The conversation on Gustav Mahler is especially useful. Ozawa was present at the origins of the late 20th century Mahler revival as an assistant conductor to Leonard Bernstein, for whom reviving Mahler was a long labor of love. By the early 1960’s Mahler, who had been a successful conductor in Vienna and New York before his death in 1911, had fallen out of the repertory of the great orchestras. The Nazis banished Mahler, a Jew, from the German orchestras’ concert repertories, and after the war the German orchestra establishment, led by conductors such as Karl Böhm and Herbert von Karajan, had little use for Mahler’s music. (My personal take is that the kitschy nostalgia of the Adenauer years in postwar West Germany probably contributed to this artistic choice.) Bernstein, however, made it his mission to revive Mahler’s music, and in particular the symphonies, starting with his groundbreaking performances with the New York Philharmonic in the sixties. The rest is, as they say, history, and it is a history to which Ozawa was a witness. Lovers of Mahler will find Ozawa’s observations of great interest.
V.
Murakami’s nonfiction is certainly not the best, or the most celebrated, part of his work. Nothing in his nonfiction disturbs Murakami’s own judgment that he is, first and foremost, a novelist. Now that I have finished reading all of Murakami’s books in English to date, though, I can’t imagine his work without these five books. In our days, the Author whose obituary Roland Barthes wrote in 1967 has returned from the grave, for better or for worse.
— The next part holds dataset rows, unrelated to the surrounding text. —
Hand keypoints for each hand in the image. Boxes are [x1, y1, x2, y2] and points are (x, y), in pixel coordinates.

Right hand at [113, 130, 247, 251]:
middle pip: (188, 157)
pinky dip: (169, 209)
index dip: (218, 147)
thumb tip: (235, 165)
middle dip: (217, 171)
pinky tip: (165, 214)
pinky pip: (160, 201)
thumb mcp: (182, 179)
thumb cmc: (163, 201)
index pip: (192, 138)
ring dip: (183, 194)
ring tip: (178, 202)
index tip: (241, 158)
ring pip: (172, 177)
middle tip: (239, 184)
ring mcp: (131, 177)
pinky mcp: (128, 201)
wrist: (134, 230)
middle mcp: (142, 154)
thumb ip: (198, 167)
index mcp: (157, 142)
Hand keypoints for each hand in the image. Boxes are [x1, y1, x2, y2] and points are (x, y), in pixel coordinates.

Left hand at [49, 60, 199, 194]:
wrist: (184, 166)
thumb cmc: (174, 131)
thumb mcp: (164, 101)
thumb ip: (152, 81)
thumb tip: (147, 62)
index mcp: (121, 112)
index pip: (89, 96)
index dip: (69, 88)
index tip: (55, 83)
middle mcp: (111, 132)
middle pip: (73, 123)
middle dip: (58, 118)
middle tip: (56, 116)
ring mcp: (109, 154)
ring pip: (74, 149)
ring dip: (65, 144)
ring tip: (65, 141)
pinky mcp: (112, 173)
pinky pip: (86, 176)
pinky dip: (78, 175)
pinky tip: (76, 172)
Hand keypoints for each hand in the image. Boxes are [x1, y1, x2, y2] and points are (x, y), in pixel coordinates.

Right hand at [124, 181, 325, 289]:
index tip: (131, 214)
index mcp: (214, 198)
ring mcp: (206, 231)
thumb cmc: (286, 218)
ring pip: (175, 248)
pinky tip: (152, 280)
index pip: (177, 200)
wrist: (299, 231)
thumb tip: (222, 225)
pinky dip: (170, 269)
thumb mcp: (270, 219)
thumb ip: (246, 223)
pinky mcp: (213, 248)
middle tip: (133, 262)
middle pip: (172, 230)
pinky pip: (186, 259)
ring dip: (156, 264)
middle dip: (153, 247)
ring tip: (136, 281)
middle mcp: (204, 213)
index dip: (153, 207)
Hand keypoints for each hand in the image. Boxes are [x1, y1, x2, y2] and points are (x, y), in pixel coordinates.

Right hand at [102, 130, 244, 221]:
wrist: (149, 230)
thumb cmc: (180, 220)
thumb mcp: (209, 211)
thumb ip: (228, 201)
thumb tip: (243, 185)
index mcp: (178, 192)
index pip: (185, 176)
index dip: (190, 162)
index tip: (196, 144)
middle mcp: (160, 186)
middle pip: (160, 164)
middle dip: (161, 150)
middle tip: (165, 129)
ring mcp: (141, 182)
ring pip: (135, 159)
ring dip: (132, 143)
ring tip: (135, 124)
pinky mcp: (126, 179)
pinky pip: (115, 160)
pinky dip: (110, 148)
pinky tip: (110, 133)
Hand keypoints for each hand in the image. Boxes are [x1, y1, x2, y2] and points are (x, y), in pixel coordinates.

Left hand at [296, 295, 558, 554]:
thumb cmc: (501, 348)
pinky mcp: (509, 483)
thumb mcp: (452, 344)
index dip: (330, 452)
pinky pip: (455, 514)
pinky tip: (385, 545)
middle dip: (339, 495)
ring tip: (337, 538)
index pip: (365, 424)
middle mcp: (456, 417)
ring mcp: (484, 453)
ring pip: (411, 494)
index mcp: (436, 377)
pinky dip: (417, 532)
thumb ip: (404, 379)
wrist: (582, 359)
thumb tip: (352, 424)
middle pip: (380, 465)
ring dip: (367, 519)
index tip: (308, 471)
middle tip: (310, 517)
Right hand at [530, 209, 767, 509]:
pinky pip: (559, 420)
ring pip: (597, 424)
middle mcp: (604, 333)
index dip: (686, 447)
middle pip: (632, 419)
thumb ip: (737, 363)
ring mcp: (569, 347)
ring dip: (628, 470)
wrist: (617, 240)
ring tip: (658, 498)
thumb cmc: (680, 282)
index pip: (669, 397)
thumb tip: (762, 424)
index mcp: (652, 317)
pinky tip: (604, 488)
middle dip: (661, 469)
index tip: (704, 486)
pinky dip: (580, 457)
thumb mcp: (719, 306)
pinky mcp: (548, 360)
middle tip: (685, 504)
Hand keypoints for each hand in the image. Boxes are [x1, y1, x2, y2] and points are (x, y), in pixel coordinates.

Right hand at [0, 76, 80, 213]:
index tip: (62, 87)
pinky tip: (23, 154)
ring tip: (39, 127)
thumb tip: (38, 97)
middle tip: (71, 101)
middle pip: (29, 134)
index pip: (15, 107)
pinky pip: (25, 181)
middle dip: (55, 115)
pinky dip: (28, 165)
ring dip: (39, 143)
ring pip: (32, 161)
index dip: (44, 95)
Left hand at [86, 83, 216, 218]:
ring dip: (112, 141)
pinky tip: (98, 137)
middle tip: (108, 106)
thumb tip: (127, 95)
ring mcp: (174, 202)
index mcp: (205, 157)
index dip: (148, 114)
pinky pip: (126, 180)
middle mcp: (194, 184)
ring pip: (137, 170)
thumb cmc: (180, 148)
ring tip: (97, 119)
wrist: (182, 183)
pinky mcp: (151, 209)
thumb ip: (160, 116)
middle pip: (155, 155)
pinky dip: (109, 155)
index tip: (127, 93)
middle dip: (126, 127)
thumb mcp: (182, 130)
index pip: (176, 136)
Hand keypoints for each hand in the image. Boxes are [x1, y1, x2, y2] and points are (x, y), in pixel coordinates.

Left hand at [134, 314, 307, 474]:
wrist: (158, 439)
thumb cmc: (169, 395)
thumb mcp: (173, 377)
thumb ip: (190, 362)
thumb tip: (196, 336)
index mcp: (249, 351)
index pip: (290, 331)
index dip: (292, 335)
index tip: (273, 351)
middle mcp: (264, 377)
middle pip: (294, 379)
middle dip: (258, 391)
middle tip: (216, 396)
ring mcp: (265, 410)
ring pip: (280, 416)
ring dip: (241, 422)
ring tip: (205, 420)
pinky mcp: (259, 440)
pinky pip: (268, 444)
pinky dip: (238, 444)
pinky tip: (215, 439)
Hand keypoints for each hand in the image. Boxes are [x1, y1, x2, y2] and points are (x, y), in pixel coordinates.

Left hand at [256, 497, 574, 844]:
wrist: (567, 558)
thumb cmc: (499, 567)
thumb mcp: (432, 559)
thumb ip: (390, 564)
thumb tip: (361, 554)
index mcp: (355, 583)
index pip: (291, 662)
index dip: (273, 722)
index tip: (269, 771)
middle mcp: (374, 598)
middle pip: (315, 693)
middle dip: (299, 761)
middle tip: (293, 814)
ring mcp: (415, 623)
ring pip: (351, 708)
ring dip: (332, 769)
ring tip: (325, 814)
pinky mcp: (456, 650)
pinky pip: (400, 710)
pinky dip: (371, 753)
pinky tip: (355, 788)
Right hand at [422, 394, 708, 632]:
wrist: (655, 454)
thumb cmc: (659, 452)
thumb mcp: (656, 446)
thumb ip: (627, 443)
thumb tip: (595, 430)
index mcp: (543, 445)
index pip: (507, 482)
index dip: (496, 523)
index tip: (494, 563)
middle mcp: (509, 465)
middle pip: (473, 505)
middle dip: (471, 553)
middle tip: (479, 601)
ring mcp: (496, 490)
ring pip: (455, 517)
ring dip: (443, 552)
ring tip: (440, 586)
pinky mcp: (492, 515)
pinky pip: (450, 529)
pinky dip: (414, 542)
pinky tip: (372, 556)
Maybe we aren’t quite back to the bad old days of 19th-century French critic Charles Augustin Sainte-Beuve, who held that an evaluation of the author’s person, preferably through eyewitness accounts, was necessary for an evaluation of their work. But we readers these days seem to want to know something about our authors. Murakami’s nonfiction gives us a glimpse of the author behind the novels that provides needed perspective to counter r the overvaluations and undervaluations readers sometimes insist on making of his work.